Radikaler Antikapitalismus ist weltweit nötig. Wir haben keine Illusionen, dass grundlegende Veränderungen allein oder vor allem über das Parlament zu erreichen sind. Entscheidend ist der Aufbau von massenhaftem Widerstand in den Betrieben, Schulen und Universitäten und einer starken, organisierten Arbeiter*innenbewegung, welche letztlich die Grundlage für eine sozialistische Gesellschaft und einen neuen, viel demokratischeren Staat schaffen kann. Massive Investitionen in Bildung, Wohnen, Klimaschutz und Soziales sowie dauerhaft gute Arbeitsplätze und auskömmliche Löhne für alle wird es nur geben, wenn wir die Banken und Konzerne enteignen und unter demokratischer Kontrolle und Verwaltung in öffentliches Eigentum überführen. Die Linke sollte den Bundestag als Bühne nutzen, um sozialistische Ideen zu verbreiten, Klassenkämpfe sichtbar zu machen und die Heuchelei der bürgerlichen Parteien zu entlarven.
Leider haben wir in den letzten Monaten zu oft erlebt, wie die Linke das genau gegenteilige Bild abgegeben hat. Im Bundesrat haben Vertreter*innen der Landesregierungen mit Linke-Beteiligung das Aufrüstungspaket und Geschenke an das Kapital mitgetragen. In Thüringen und Sachsen haben Linke-Fraktionen CDU-Ministerpräsidenten ins Amt gehoben. Vor wenigen Wochen hat sich Die Linke im Bundestag bei der Rentenabstimmung enthalten und damit schon im Vorfeld der Merz-Regierung die nötige Mehrheit gesichert. Das hat alles dazu beigetragen, dass sich die AfD erneut als einzige Opposition darstellen konnte und gestärkt wurde, während die Linke in den Umfragen stagniert. All das sind deutliche Warnsignale, dass die Ursachen für die letzte Parteikrise nicht beseitigt sind. Wir glauben, dass die linksjugend eine wichtige Rolle darin spielen kann und sich für einen konsequenten sozialistischen und kämpferischen Kurs in der Partei einzusetzen muss. Deswegen wollen wir uns u.a. gegen Regierungsbeteiligungen der Linken mit SPD und Grünen und eine weitere Anpassung ans Establishment stark machen. Denn das sind Voraussetzungen, um den Aufstieg der AfD zu stoppen und dem Ziel einer sozialistischen Massenpartei näher zu kommen.

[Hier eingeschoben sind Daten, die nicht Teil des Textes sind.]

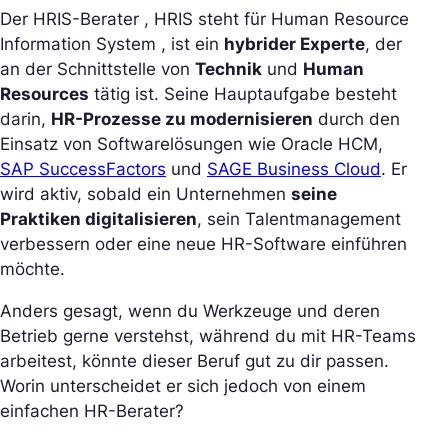
Der HRIS-Berater , HRIS steht für
Human Resource
Information System
, ist ein
hybrider Experte
, der
an der Schnittstelle von
Technik
und
Human
Resources
tätig ist. Seine Hauptaufgabe besteht
darin,
HR-Prozesse zu modernisieren
durch den
Einsatz von Softwarelösungen wie Oracle HCM,
SAP SuccessFactors
und
SAGE Business Cloud
. Er
wird aktiv, sobald ein Unternehmen
seine
Praktiken digitalisieren
, sein Talentmanagement
verbessern oder eine neue HR-Software einführen
möchte.
Anders gesagt, wenn du Werkzeuge und deren
Betrieb gerne verstehst, während du mit HR-Teams
arbeitest, könnte dieser Beruf gut zu dir passen.
Worin unterscheidet er sich jedoch von einem
einfachen HR-Berater?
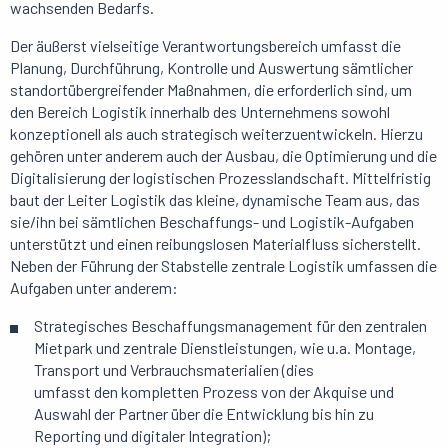
wachsenden Bedarfs.
Der äußerst vielseitige Verantwortungsbereich umfasst die
Planung, Durchführung, Kontrolle und Auswertung sämtlicher
standortübergreifender Maßnahmen, die erforderlich sind, um
den Bereich Logistik innerhalb des Unternehmens sowohl
konzeptionell als auch strategisch weiterzuentwickeln. Hierzu
gehören unter anderem auch der Ausbau, die Optimierung und die
Digitalisierung der logistischen Prozesslandschaft. Mittelfristig
baut der Leiter Logistik das kleine, dynamische Team aus, das
sie/ihn bei sämtlichen Beschaffungs- und Logistik-Aufgaben
unterstützt und einen reibungslosen Materialfluss sicherstellt.
Neben der Führung der Stabstelle zentrale Logistik umfassen die
Aufgaben unter anderem:
Strategisches Beschaffungsmanagement für den zentralen
Mietpark und zentrale Dienstleistungen, wie u.a. Montage,
Transport und Verbrauchsmaterialien (dies
umfasst den kompletten Prozess von der Akquise und
Auswahl der Partner über die Entwicklung bis hin zu
Reporting und digitaler Integration);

Eine linksjugend [‘solid] mit vielen tausend engagierten Mitgliedern und einem solchen Programm, die außerdem bundesweit Kampagnen gegen die Wehrpflicht, den Mietenwahnsinn und die Kürzungspolitik auf allen Ebenen organisiert, würde eine tragende Rolle bei diesem Auf- und Umbau der Linkspartei spielen.

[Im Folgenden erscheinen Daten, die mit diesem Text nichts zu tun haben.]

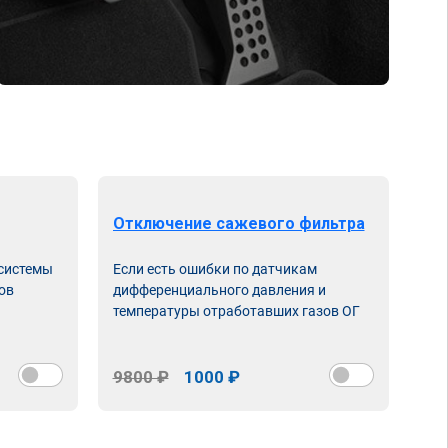
Отключение сажевого фильтра
От
 системы
Если есть ошибки по датчикам
Впу
ов
дифференциального давления и
неи
температуры отработавших газов ОГ
9800 ₽
1000 ₽
98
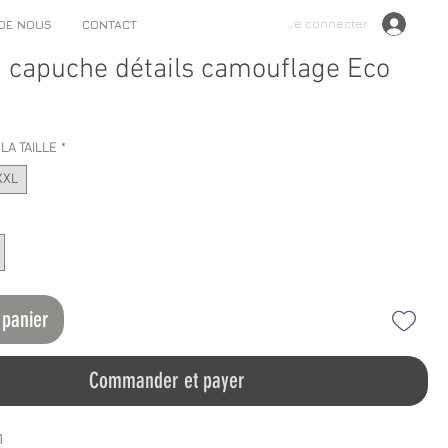
Se connecter
 DE NOUS
CONTACT
 capuche détails camouflage Eco
LA TAILLE
*
XXL
 panier
Commander et payer
1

4. Auf eine sozialistische Zukunft
Wie oben bereits erwähnt, halten wir unsere Kritik an Teilen der linksjugend [‘solid] und der Partei nicht zurück. Doch wir wollen nicht von der Seitenlinie kommentieren. Wir sehen unseren Platz im Verband und wollen ihn mitaufbauen, den linken Flügel mit unseren marxistischen Ideen stärken und für einen unangepassten Kurs gemeinsam kämpfen. Unser Ziel bleibt der Aufbau sozialistischer Massenorganisationen und wir wollen jeden Ansatz dazu unterstützen. Denn eins ist klar: die Zeit drängt. Wenn wir eine sozialistische Zukunft erkämpfen wollen, um die ganzen aktuellen Krisen und Kriege zu überwinden, müssen wir uns als Arbeiter*innen und Jugendliche zusammenschließen und gemeinsam kämpfen!